The problem: Copy out each line of the data below in which "Ensure" appears.

------ Records for the exercise ------

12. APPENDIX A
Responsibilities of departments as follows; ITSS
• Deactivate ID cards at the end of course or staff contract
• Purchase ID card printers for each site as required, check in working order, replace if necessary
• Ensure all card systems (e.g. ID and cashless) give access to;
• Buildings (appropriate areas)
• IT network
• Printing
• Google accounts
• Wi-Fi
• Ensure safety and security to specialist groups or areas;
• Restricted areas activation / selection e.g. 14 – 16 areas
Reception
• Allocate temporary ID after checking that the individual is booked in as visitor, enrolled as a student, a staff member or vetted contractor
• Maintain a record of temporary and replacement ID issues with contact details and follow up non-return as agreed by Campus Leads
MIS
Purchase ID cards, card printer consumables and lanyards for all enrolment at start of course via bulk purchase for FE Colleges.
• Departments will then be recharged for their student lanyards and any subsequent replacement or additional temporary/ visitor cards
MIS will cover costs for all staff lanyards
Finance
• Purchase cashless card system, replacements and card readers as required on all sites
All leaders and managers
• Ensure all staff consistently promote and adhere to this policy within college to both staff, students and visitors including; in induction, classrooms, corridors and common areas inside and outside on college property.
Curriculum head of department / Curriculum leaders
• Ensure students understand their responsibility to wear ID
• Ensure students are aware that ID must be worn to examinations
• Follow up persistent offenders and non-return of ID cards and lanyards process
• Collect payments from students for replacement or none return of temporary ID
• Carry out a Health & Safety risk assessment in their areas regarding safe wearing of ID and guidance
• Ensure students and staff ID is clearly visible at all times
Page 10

------
------ Records for the exercise ------

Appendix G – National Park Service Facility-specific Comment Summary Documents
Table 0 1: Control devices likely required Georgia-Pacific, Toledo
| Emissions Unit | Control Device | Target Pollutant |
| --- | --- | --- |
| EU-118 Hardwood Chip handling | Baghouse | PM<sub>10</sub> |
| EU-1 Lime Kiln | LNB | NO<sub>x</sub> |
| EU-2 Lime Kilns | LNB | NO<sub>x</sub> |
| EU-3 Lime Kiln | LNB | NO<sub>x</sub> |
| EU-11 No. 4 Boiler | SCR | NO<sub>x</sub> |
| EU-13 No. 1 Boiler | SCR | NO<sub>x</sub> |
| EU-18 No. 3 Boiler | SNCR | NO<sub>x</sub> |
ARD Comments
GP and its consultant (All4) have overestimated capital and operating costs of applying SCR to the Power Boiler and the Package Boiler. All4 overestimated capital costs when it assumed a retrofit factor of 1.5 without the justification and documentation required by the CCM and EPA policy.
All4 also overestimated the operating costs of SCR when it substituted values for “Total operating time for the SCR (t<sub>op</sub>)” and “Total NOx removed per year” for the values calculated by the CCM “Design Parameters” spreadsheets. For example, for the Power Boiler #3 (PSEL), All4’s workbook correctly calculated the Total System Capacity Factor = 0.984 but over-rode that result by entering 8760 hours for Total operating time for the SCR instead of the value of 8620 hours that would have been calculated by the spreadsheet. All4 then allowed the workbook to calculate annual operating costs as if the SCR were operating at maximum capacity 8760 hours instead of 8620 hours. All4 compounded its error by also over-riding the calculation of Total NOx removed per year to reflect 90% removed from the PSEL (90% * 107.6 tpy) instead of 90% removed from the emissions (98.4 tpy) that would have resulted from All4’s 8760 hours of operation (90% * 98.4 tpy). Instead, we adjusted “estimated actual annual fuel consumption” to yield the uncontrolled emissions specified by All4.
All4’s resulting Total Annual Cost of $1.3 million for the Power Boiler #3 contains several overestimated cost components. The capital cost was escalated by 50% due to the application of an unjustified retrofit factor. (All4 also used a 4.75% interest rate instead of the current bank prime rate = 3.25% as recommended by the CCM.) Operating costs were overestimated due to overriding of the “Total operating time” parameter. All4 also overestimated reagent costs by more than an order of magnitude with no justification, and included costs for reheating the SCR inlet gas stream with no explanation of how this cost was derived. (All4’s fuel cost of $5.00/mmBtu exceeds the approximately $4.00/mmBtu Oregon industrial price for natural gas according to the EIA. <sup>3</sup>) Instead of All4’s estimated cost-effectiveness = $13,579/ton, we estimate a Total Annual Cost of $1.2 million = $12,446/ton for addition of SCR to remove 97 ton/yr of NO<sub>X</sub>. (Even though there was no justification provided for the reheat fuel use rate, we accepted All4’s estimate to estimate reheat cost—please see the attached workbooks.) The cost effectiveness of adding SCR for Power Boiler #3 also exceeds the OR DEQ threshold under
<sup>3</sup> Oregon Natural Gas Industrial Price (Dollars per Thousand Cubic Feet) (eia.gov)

------

Solution for this problem:
• Ensure all card systems (e.g. ID and cashless) give access to;
• Ensure safety and security to specialist groups or areas;
• Ensure all staff consistently promote and adhere to this policy within college to both staff, students and visitors including; in induction, classrooms, corridors and common areas inside and outside on college property.
• Ensure students understand their responsibility to wear ID
• Ensure students are aware that ID must be worn to examinations
• Ensure students and staff ID is clearly visible at all times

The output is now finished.